Levantamento da Amcham Brasil mostra que a maioria dos setores conseguiu redirecionar vendas para outros mercados
06 de outubro de 2025, 05:48 h

Donald Trump e Lula (Foto: Reuters | Ricardo Stuckert/PR)
247 – Dois meses após a entrada em vigor do tarifaço imposto pelo presidente dos Estados Unidos, Donald Trump, o impacto sobre a economia brasileira tem sido praticamente irrelevante, segundo reportagem publicada por O Globo nesta segunda-feira (6). Um levantamento da Câmara Americana de Comércio para o Brasil (Amcham Brasil), com base em dados do Ministério do Desenvolvimento, Indústria, Comércio e Serviços (Mdic), revela que menos da metade das exportações brasileiras aos EUA — 44,6% — está sujeita à alíquota máxima de 50%. Outros 29,5% dos produtos enfrentam sobretaxas menores, enquanto 25,9% estão completamente isentos.
____
• Ações necessárias:
1. Em uma a três frases, explique com que dados a notícia sobre o tarifaço sustenta que o impacto sobre a economia brasileira tem sido praticamente irrelevante.
2. Transcreva, por favor, o trecho da notícia sobre o tarifaço que começa em "Levantamento da Amcham" e segue até "Reuters | Ricardo Stuckert/PR)".
O material a seguir não é necessário.

• Registros listados:
____
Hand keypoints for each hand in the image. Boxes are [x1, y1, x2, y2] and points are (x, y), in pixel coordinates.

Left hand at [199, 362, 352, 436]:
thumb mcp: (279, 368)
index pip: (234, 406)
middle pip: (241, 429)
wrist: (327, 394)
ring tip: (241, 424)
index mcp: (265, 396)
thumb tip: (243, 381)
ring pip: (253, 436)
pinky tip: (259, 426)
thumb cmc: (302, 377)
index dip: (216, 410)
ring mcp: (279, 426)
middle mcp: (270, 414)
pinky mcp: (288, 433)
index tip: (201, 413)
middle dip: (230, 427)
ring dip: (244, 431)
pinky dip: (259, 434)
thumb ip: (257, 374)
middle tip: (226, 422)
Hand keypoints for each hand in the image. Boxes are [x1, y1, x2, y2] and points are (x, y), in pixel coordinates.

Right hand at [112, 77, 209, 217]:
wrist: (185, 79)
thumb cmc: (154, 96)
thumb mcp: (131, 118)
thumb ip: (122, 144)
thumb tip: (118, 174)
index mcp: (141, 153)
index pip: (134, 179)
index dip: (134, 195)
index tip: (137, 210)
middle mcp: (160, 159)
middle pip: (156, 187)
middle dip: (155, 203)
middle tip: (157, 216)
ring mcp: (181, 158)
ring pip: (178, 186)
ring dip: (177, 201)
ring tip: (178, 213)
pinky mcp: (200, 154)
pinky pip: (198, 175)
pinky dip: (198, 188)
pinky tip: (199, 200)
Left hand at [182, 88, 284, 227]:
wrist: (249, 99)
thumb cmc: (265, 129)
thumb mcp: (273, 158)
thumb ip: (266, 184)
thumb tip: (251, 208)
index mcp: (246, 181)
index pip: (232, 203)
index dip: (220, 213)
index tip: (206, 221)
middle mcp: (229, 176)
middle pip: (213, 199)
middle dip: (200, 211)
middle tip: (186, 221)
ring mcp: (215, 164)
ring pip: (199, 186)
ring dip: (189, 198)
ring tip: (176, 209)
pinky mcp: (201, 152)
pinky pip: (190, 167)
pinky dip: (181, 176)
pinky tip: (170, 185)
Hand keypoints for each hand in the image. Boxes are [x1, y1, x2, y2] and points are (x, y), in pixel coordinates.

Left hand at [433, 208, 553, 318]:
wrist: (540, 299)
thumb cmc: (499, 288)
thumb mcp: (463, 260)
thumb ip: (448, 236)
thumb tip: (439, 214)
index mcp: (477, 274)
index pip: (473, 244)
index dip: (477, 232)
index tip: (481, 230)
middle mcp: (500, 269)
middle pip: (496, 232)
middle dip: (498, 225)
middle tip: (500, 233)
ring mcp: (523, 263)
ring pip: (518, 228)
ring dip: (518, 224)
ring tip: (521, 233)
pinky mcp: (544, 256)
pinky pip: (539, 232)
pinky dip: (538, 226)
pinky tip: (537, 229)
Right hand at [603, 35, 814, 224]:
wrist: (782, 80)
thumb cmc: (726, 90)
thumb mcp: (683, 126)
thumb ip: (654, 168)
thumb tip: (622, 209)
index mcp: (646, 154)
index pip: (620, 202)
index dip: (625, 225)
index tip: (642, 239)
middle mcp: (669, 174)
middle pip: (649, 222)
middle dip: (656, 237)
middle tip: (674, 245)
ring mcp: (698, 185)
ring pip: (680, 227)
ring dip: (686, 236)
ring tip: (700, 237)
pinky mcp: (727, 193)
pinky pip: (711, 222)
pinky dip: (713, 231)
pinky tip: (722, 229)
____
• Respostas fornecidas:
1. A notícia se apoia em um levantamento da Amcham Brasil, feito com dados do Mdic: apenas 44,6% das exportações brasileiras aos EUA estão sujeitas à alíquota máxima de 50%, 29,5% enfrentam sobretaxas menores e 25,9% estão completamente isentos. O título acrescenta que a maioria dos setores conseguiu redirecionar vendas para outros mercados.

2.
Levantamento da Amcham Brasil mostra que a maioria dos setores conseguiu redirecionar vendas para outros mercados
06 de outubro de 2025, 05:48 h

Donald Trump e Lula (Foto: Reuters | Ricardo Stuckert/PR)